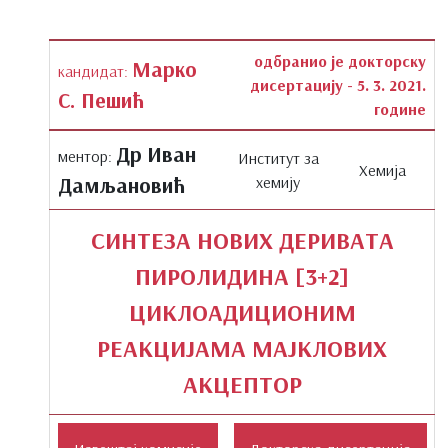
одбранио је докторску
Марко
кандидат:
дисертацију - 5. 3. 2021.
С. Пешић
године
Др Иван
ментор:
Институт за
Хемија
Дамљановић
хемију
СИНТЕЗА НОВИХ ДЕРИВАТА
ПИРОЛИДИНА [3+2]
ЦИКЛОАДИЦИОНИМ
РЕАКЦИЈАМА МАЈКЛОВИХ
АКЦЕПТОР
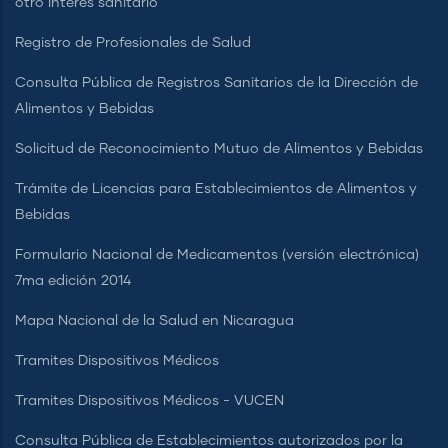
otro interés sanitario
Registro de Profesionales de Salud
Consulta Pública de Registros Sanitarios de la Dirección de
Alimentos y Bebidas
Solicitud de Reconocimiento Mutuo de Alimentos y Bebidas
Trámite de Licencias para Establecimientos de Alimentos y
Bebidas
Formulario Nacional de Medicamentos (versión electrónica)
7ma edición 2014
Mapa Nacional de la Salud en Nicaragua
Tramites Dispositivos Médicos
Tramites Dispositivos Médicos - VUCEN
Consulta Pública de Establecimientos autorizados por la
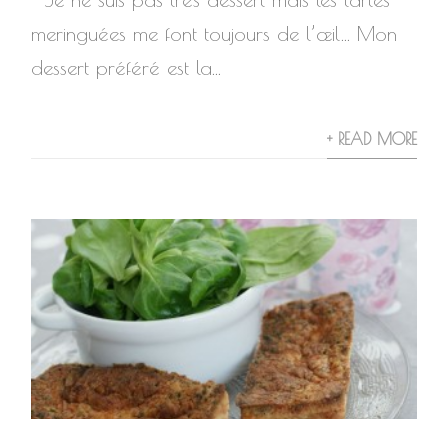
meringuées me font toujours de l’œil… Mon
dessert préféré est la...
+ READ MORE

┄┄┄┄┄┄┄┄┄┄┄┄┄┄┄┄┄┄┄┄

• [Task statement] The answer should hold every line of the listing, copied exactly, with no pictures.

• [Exercise response]
одбранио је докторску
Марко
кандидат:
дисертацију - 5. 3. 2021.
С. Пешић
године
Др Иван
ментор:
Институт за
Хемија
Дамљановић
хемију
СИНТЕЗА НОВИХ ДЕРИВАТА
ПИРОЛИДИНА [3+2]
ЦИКЛОАДИЦИОНИМ
РЕАКЦИЈАМА МАЈКЛОВИХ
АКЦЕПТОР
otro interés sanitario
Registro de Profesionales de Salud
Consulta Pública de Registros Sanitarios de la Dirección de
Alimentos y Bebidas
Solicitud de Reconocimiento Mutuo de Alimentos y Bebidas
Trámite de Licencias para Establecimientos de Alimentos y
Bebidas
Formulario Nacional de Medicamentos (versión electrónica)
7ma edición 2014
Mapa Nacional de la Salud en Nicaragua
Tramites Dispositivos Médicos
Tramites Dispositivos Médicos - VUCEN
Consulta Pública de Establecimientos autorizados por la
meringuées me font toujours de l’œil… Mon
dessert préféré est la...
+ READ MORE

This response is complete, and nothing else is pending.